Après l’annonce d’un cessez-le-feu en Iran, les prix des cours du pétrole ont fortement baissé. Le Premier ministre, Sébastien Lecornu, veut une baisse des prix à la pompe. Des contrôles seront menés.
Vers une baisse des prix du carburant en France ?
Le 8 avril 2026 pourrait marquer un tournant pour les automobilistes français. Après plusieurs semaines de tensions extrêmes autour de l’Iran, un cessez-le-feu temporaire a été annoncé, entraînant immédiatement une accalmie sur les marchés pétroliers. Les prix du baril sont repartis à la baisse. Le Premier ministre, Sébastien Lecornu, n’a pas tardé à réagir. Sur X, il affirme que « les prix à la pompe doivent baisser, le gouvernement y veillera ». Une prise de position ferme, qui traduit une volonté politique claire : faire bénéficier les consommateurs français de la détente internationale.
Cette déclaration s’inscrit dans une stratégie plus large. Depuis le début du conflit, l’exécutif surveille de près l’évolution des prix. Déjà en mars 2026, Sébastien Lecornu mettait en garde contre toute dérive, affirmant que « la guerre au Moyen-Orient ne peut pas servir de prétexte à des hausses abusives des prix à la pompe ». Des contrôles avaient d’ailleurs été menés dans plusieurs stations-service pour vérifier si les prix pratiqués étaient en corrélation avec le marché. Autrement dit, pour Matignon, la baisse des tensions doit mécaniquement se traduire par une baisse des prix. Et toute inertie des distributeurs serait scrutée de près.
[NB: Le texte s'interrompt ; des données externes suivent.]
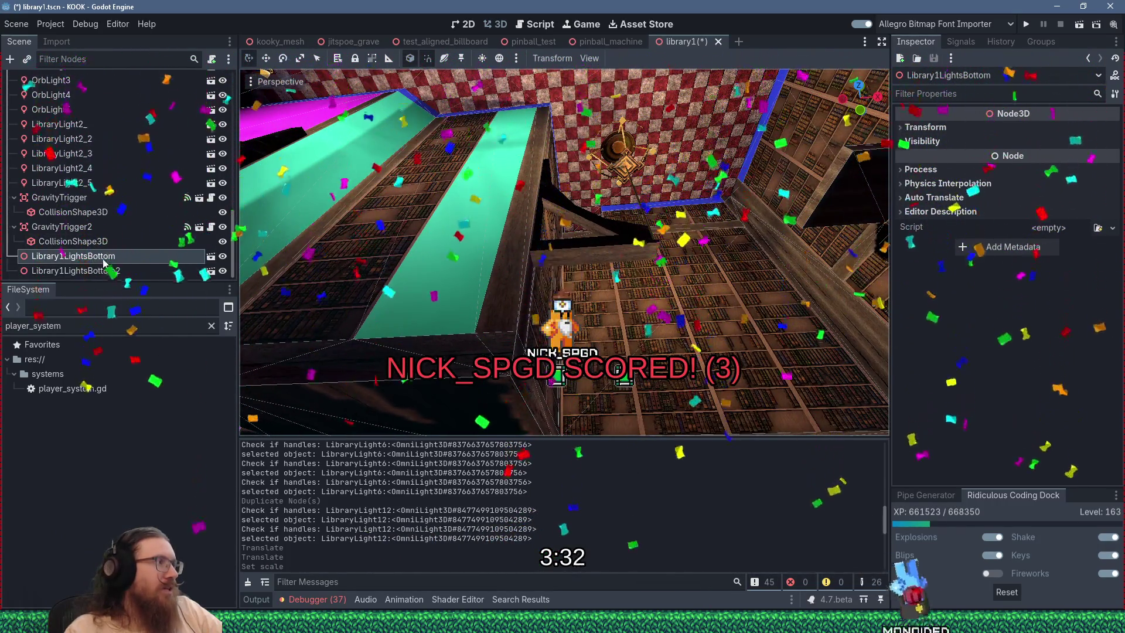
pyautogui.press('ctrl+d')
pyautogui.click(108, 272)
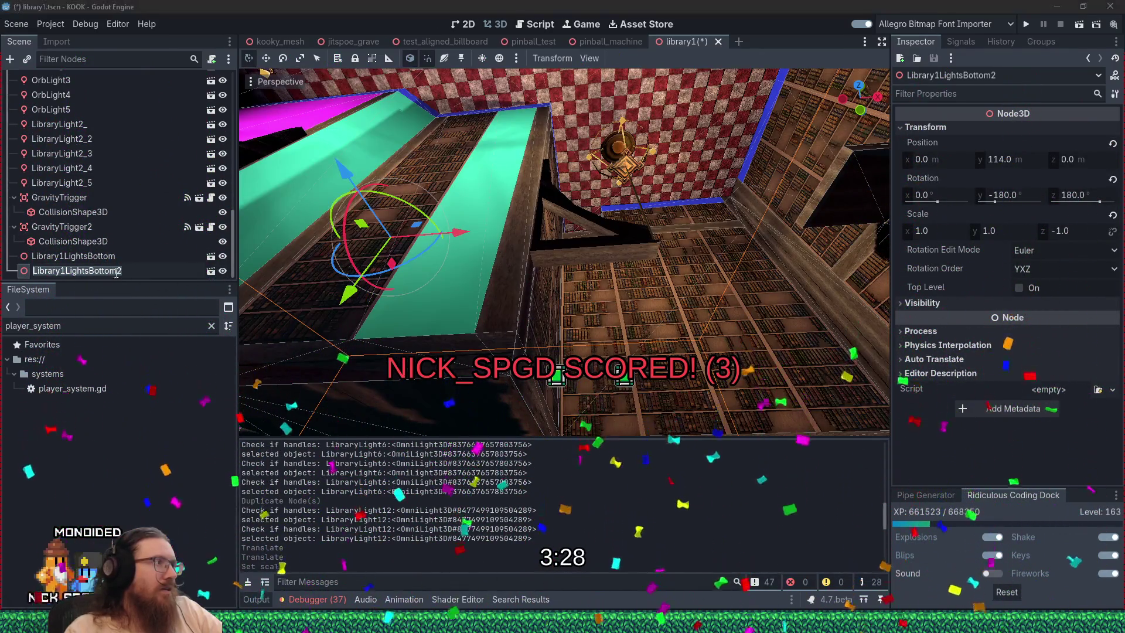
pyautogui.rightClick(32, 271)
Baisse du carburant : un recul attendu de 5 à 10 centimes selon les acteurs
Sur le terrain, les professionnels du secteur anticipent effectivement une décrue rapide. Ainsi, les distributeurs et pétroliers s’attendent à une baisse de 5 à 10 centimes par litre dans les prochains jours. Pourtant, avec un prix dépassant les 2,30 €, il en faudra plus pour arriver au niveau d’avant conflit en Iran. Ce mouvement sera directement lié à la chute des cours du pétrole consécutive au cessez-le-feu et à la sécurisation du détroit d’Ormuz, artère stratégique du commerce mondial d’hydrocarbures. En effet, la moindre perturbation dans cette zone provoque généralement une hausse des prix.
Ainsi, la baisse attendue de quelques centimes apparaît comme un premier signal positif. Toutefois, elle reste à confirmer dans les faits et sur l’ensemble du territoire. Face à ces fluctuations, l’exécutif ne compte pas rester passif. Des contrôles seront à nouveau menés pour vérifier que les baisses sont bien appliquées partout en France. Cette surveillance devrait se poursuivre, voire s’intensifier, dans les jours à venir.
Dans ce contexte, la vigilance des autorités reste de mise. Car si la baisse du carburant est attendue, elle n’est ni automatique ni uniforme. Elle dépendra autant de l’évolution géopolitique que du comportement des acteurs économiques. En effet, généralement, les baisses de prix mettent toujours plus de temps à se mettre en place que les hausses. Mais surtout, le cessez-le-feu est temporaire. La baisse des prix à la pompe dépend surtout de l’issue des négociations entre l’Iran et les États-Unis.